Cast your mind back to the distant past – three weeks ago – when Senate Republicans drafted a bill they call the “Health, Economic Assistance Liability Protection and Schools Act,” or HEALS Act for short. This was a volley in the intramural Capitol Hill tennis match of negotiations on the next round of relief legislation in response to the COVID-19 pandemic.

We rolled up our sleeves and started reading the 721-page bill. We also devoted a previous Weekly Wastebasket to our concerns about this massive bill.

One of the things we pointed out was roughly $11 billion in Defense Industrial Base Resiliency Funds. These funds, plus another $8 billion+ in procurement spending would be on top of roughly $700 billion of Fiscal Year 2020 money the Pentagon is currently spending – but we digress. And that’s just the portion of additional funding for the Pentagon that would go directly to the “industrial base.”

As we noted at the time, the proposed General Provisions language to govern the obligation of $11 billion in your tax dollars is astonishingly brief, “For expenses of modifications of the terms and conditions of contracts and agreements as authorized in Section 3610 of Division A of Public Law 116-136.” This boils down to spending $11 billion to modify contracts as anticipated by the CARES Act just a few months ago.

Some background on Section 3610: it was included to allow employees of all government contractors (not just those on Pentagon contracts) who have critical skills to remain on the payroll even if they work in a federal facility that closed due to the pandemic.

As far as is known publicly, only the Department of Defense has declared a need to seek additional funding to reimburse its contractors.

An undated memorandum, with no letterhead but evidently from the Department of Defense Comptroller, states:

“The Acquisition Program Impact Penalty cost is an estimate of the program costs (sic) increases realized because of inefficiencies caused by COVID-19. This document covers expected cost (sic) incurred between March 15, 2020 and June 15, 2020. …

“The Department closely monitors and tracks approximately 22,000 critical contractors who are most important to modernization and readiness. As of July 8, 2020, 977 of DoD’s suppliers have closed since March 15, 2020. The average closure is over two weeks. 943 have reopened with 34 still closed.”

So, the Department of Defense is asking for just a smidge under $11 billion to cover contract modifications that may have occurred due to contractor closures in just a three-month period.

Senator Richard Durbin (D-IL) (senior Democrat on the Defense Appropriations Subcommittee) and House Armed Services Committee Chairman Adam Smith (D-WA) co-authored an opinion piece on this issue.

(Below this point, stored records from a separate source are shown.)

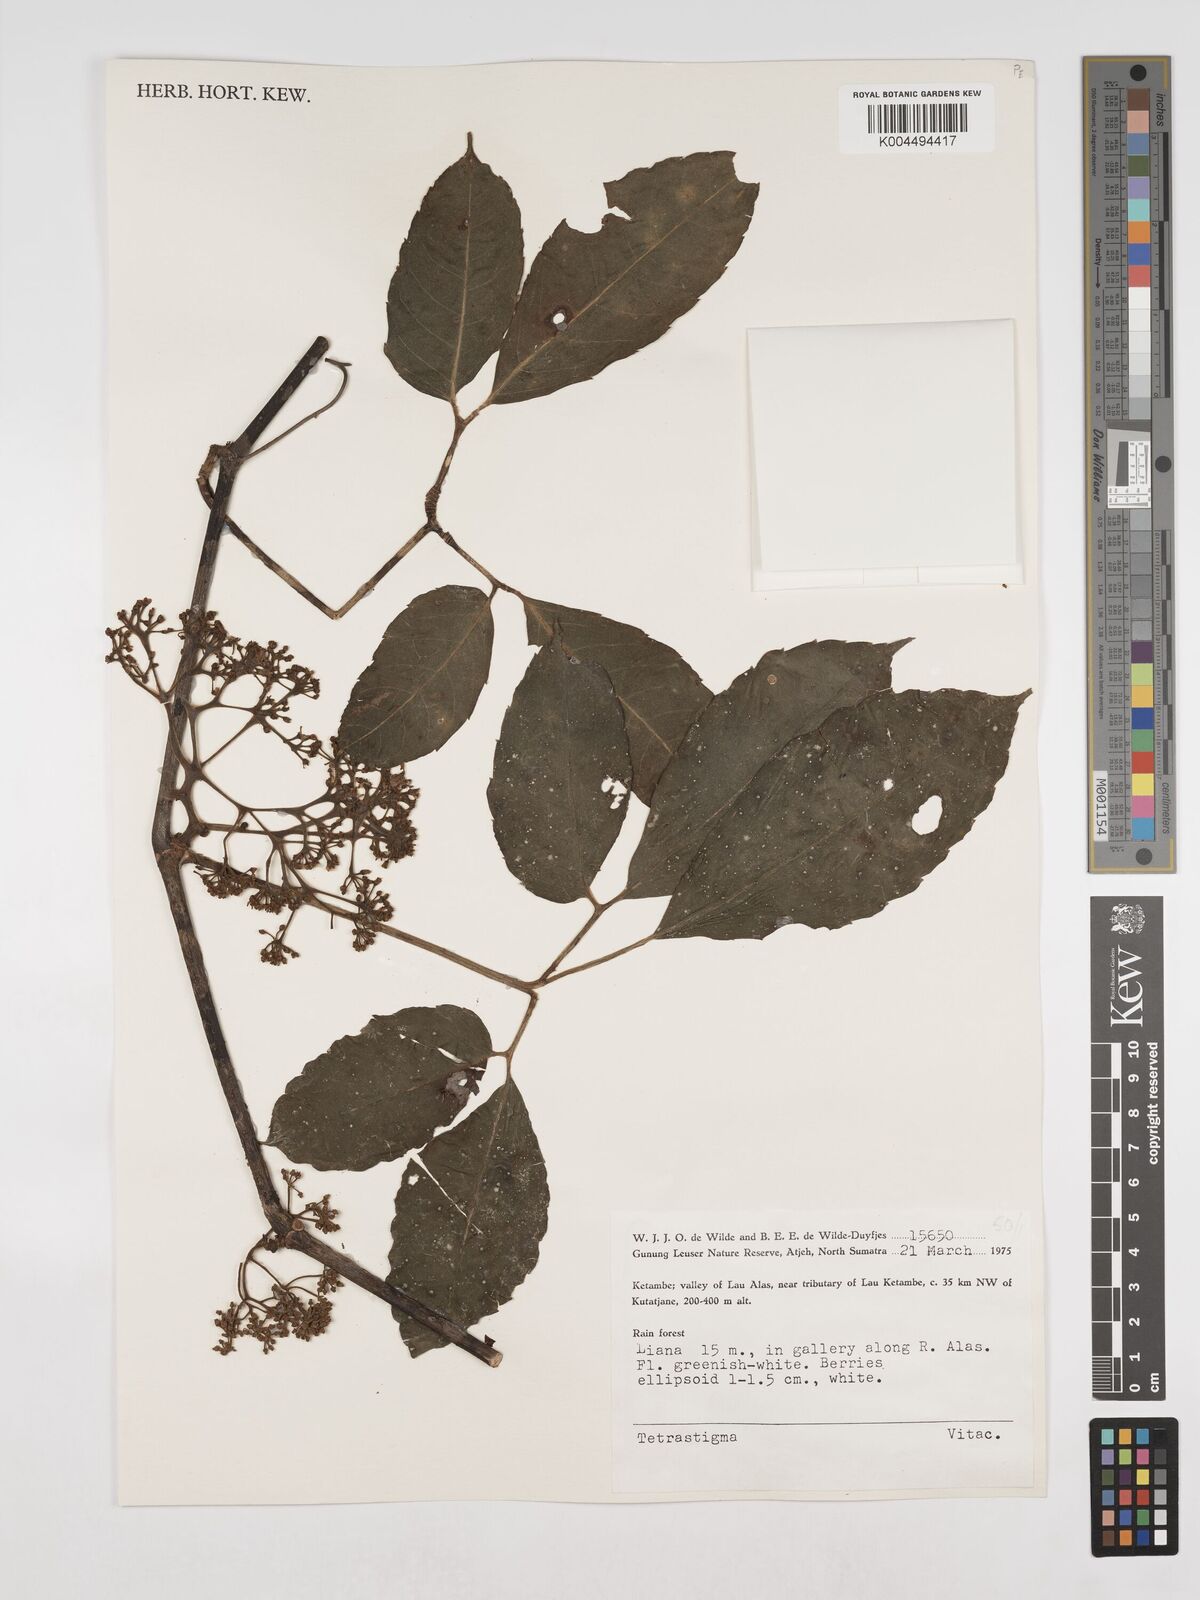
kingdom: Plantae
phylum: Tracheophyta
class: Magnoliopsida
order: Vitales
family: Vitaceae
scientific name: Vitaceae
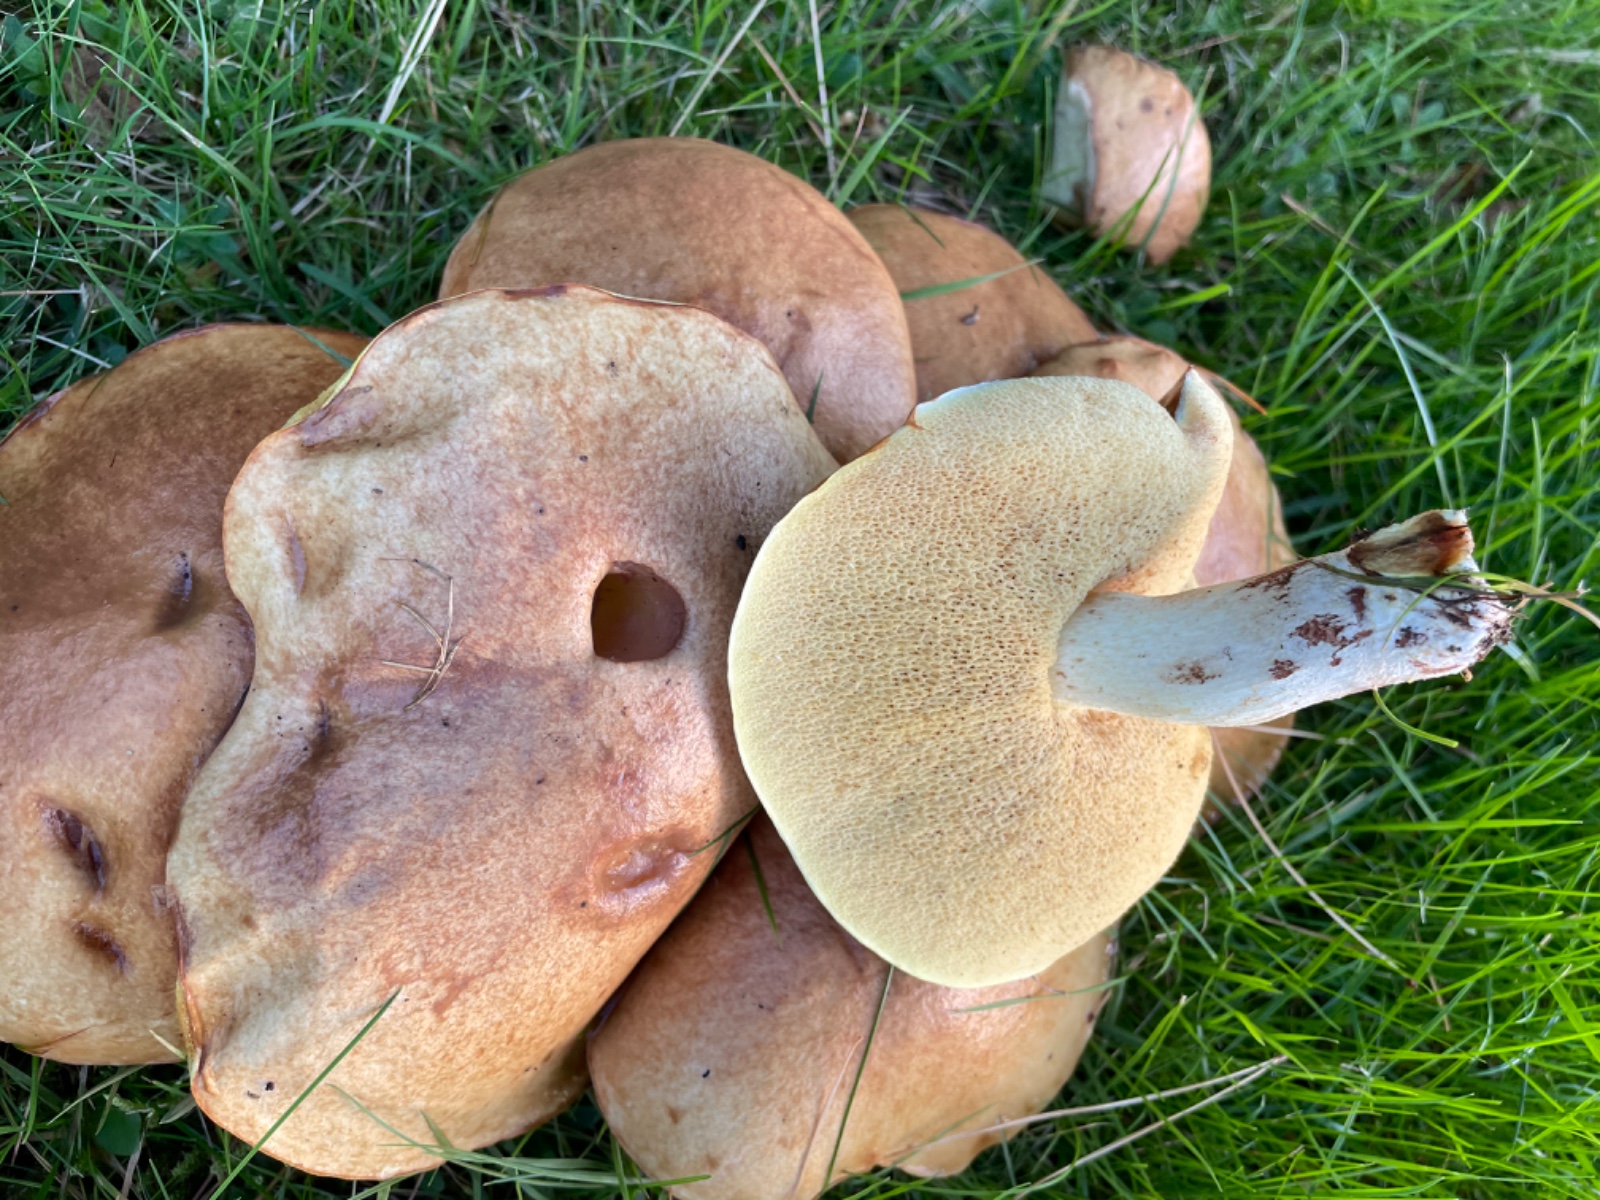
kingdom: Fungi
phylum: Basidiomycota
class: Agaricomycetes
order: Boletales
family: Suillaceae
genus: Suillus
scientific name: Suillus granulatus
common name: kornet slimrørhat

They point out that no other federal department seems to have requested additional funds in support of its contractors. “Why are other federal agencies finding money in their regular budget to pay for their 3610 contractor pay claims, but the Pentagon cannot?”

Given the massive size of the Pentagon budget, by far the largest in terms of discretionary spending, why can’t Department of Defense officials find money in their existing Fiscal Year 2020 coffers to cover these expenses? Additionally, not all contract woes can be solved by giving the contractors more money. (Heresy, we know!) Wouldn’t many of the problems encountered by short-term facility closures be better solved by amending the amount of time the contractor has to finish the task?

This is one more example of the Department of Defense being given a special, exalted status when it comes to budget issues. We believe that strenuous Congressional oversight is needed prior to handing Pentagon contractors another $11 billion. Actually we believe the Pentagon should go pound sand. Be treated, as Senator Durbin and Rep. Smith suggest above, like every other federal department working with contractors: take it out of hide. Sauce for the goose; sauce for the gander.